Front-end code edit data

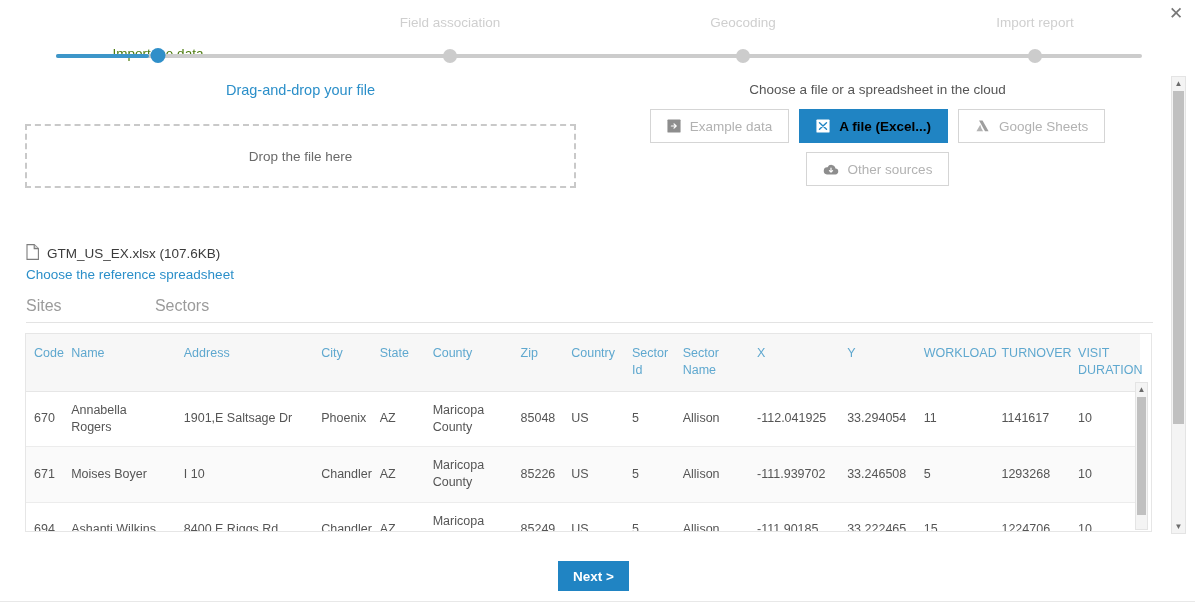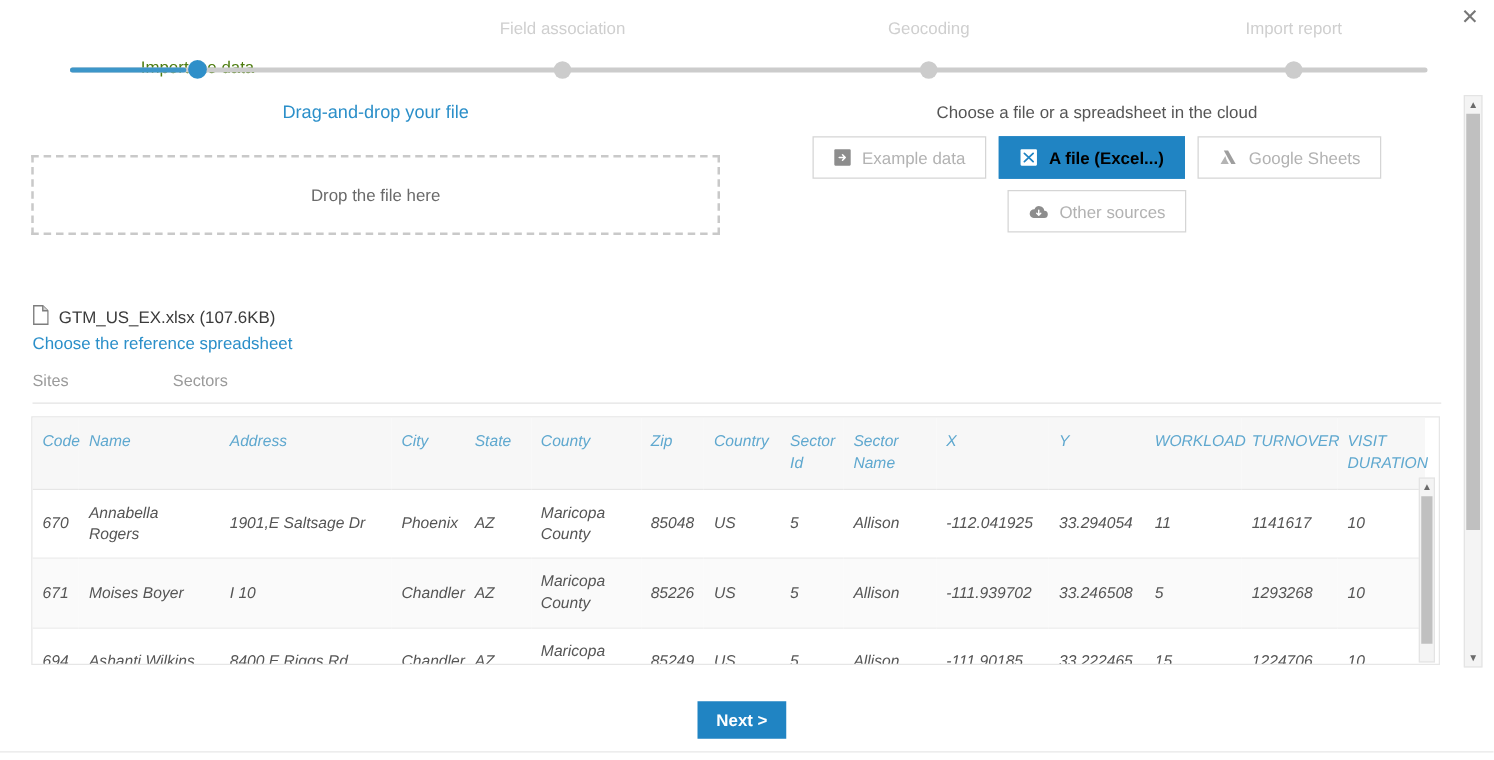--- a/index.html
+++ b/index.html
@@ -90,34 +90,34 @@
     font-size: 13.5px; color: #2b8fc9; cursor: pointer; text-decoration: none;
   }
 
   
   .tabs {
     position: absolute; left: 26px; top: 297px; right: 42px;
     height: 26px; display: flex; gap: 20px;
     border-bottom: 1px solid #e3e3e3;
   }
   .tab {
-    font-size: 13px; color: #9b9b9b; cursor: pointer;
+    font-size: 16px; color: #9b9b9b; cursor: pointer;
     padding-bottom: 22px; border-bottom: 3px solid transparent;
     margin-bottom: -1px;
   }
   .tab.active { color: #2084c3; font-weight: bold; border-bottom-color: #2084c3; margin-top: 40px; }
 
   
   .table-wrap {
     position: absolute; left: 25px; top: 333px;
     width: 1127px; height: 199px;
     border: 1px solid #e6e6e6; background: #fff;
     overflow: hidden;
   }
-  table.grid { border-collapse: collapse; width: 1114px; table-layout: fixed; font-style: italic; }
+  table.grid { border-collapse: collapse; width: 1114px; table-layout: fixed; }
   table.grid th {
     background: #f7f7f7; color: #5fa8cf; font-weight: normal;
     font-size: 12.5px; text-align: left; vertical-align: top;
     padding: 11px 6px 11px 8px; border-bottom: 1px solid #e6e6e6;
     line-height: 1.38;
   }
   table.grid td {
     color: #555; font-size: 12.5px; text-align: left; vertical-align: middle;
     padding: 10px 6px 10px 8px; border-bottom: 1px solid #ececec;
     line-height: 1.38;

Exercise aim =>
Repeat the data above starting at the line with "#2084c3; font-weight: bold;" and ending at its last line, exactly, with no other lines.

Reply to the exercise =>
   .tab.active { color: #2084c3; font-weight: bold; border-bottom-color: #2084c3; margin-top: 40px; }
 
   
   .table-wrap {
     position: absolute; left: 25px; top: 333px;
     width: 1127px; height: 199px;
     border: 1px solid #e6e6e6; background: #fff;
     overflow: hidden;
   }
-  table.grid { border-collapse: collapse; width: 1114px; table-layout: fixed; font-style: italic; }
+  table.grid { border-collapse: collapse; width: 1114px; table-layout: fixed; }
   table.grid th {
     background: #f7f7f7; color: #5fa8cf; font-weight: normal;
     font-size: 12.5px; text-align: left; vertical-align: top;
     padding: 11px 6px 11px 8px; border-bottom: 1px solid #e6e6e6;
     line-height: 1.38;
   }
   table.grid td {
     color: #555; font-size: 12.5px; text-align: left; vertical-align: middle;
     padding: 10px 6px 10px 8px; border-bottom: 1px solid #ececec;
     line-height: 1.38;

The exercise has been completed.